Hello,
KNIME offers a Tex Processing feature via the labs update site. For a detailed description of the feature have a look at the Text Processing page in the labs section. In order to convert the survey text into a document you can use the String To Document node. Once the text is converted into a KNIME document you can perform standard text processing analyses. For a good start have a look at the examples available here.
Bye,
Tobias
Hi,
as Tobias already mentioned the KNIME Text Processing plugin is able to do what you are looking for. Use the "Strings to Documents" node to convert your strings into documents. Then use the "BoW" node, to create a bag of words for the document. Once the bow is created certain frequency nodes can be used to compute term frequencies. The frequency node you need is named "TF" (term frequency). Use the option "absolute" in the nodes' dialog. The TF values are the frequencies of a term in an certain document. If you want the frequencie of terms in the corpus, over all documents, you need to group ("Group By" node) over the terms and aggregate the TF values. Hope this will help you.
Cheers, Kilian
Thanks very much!
Can the Bag of Words approach be modified to group strings of text defined as records in a dictionary of phrases that are associated with a user-defined set of topics?
If not, is there a workflow to do this? For example, ...
Word / Phrase | Topic |
---|---|
Confusing | Complex |
Not Intuitive | Complex |
Not easy | Complex |
Difficult | Complex |
Complicated | Complex |
This table of Phrases and Topic Assignments would be refined and updated manually to improve results.
In case the table inserted above doesn’t render properly, the topic "Complex" would be assigned to all rows if the target field contained "Confusing, Not Intuitive, Not easy, Difficult, Complicated."

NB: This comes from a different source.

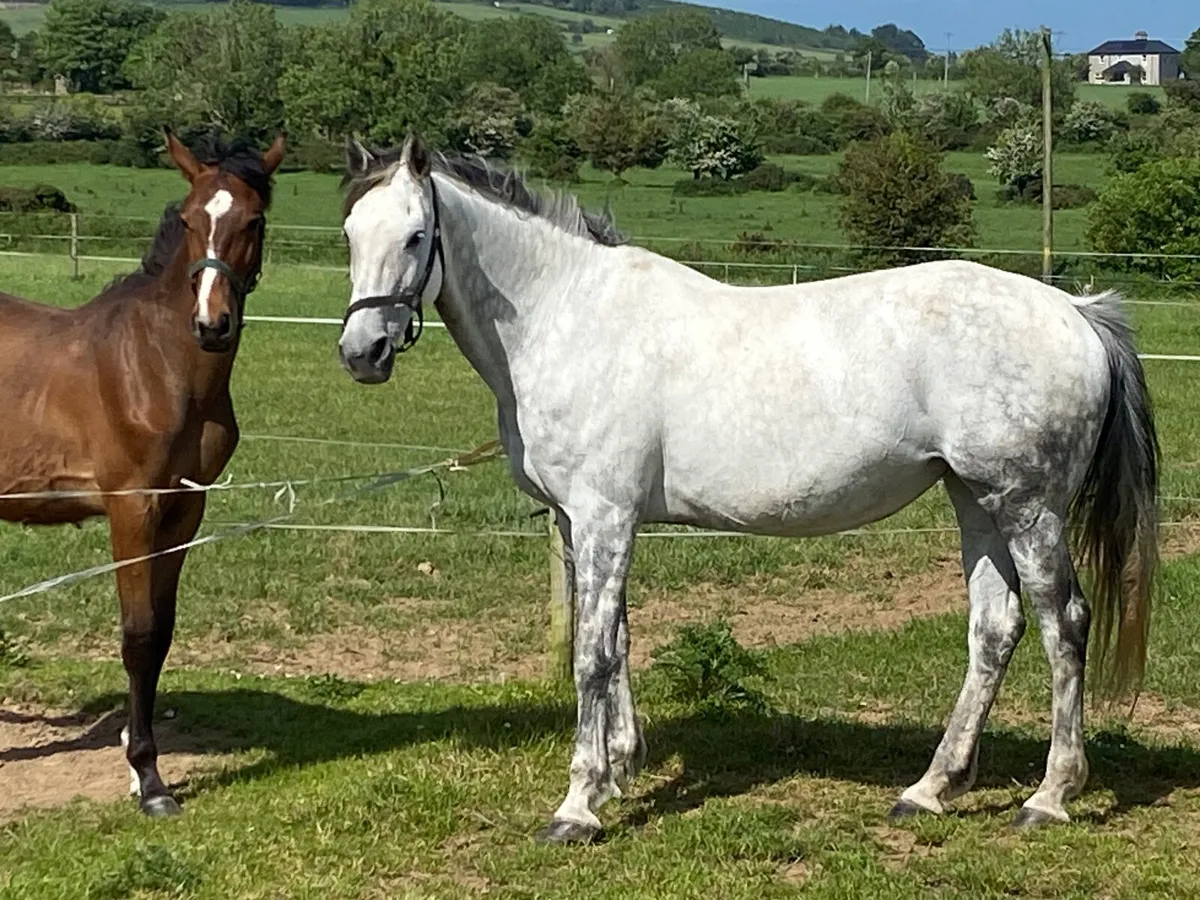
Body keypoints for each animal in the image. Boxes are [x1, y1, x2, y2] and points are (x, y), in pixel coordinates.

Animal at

A bag of words works best when word order is not important. In your case it appears that word order is important and groups of up to two words appear to be meaningful. Ngrams may work better than bag of words, set them on words (not characters) and n max to 2 and n min to 1. You would then extract unigrams and bigrams from the documents, each term or term group can be matched against the dictionary. Is that what you meant?
Geo
Yes. n-grams sounds like it will work for part of my project. I will give it a try. Thank you.
Scott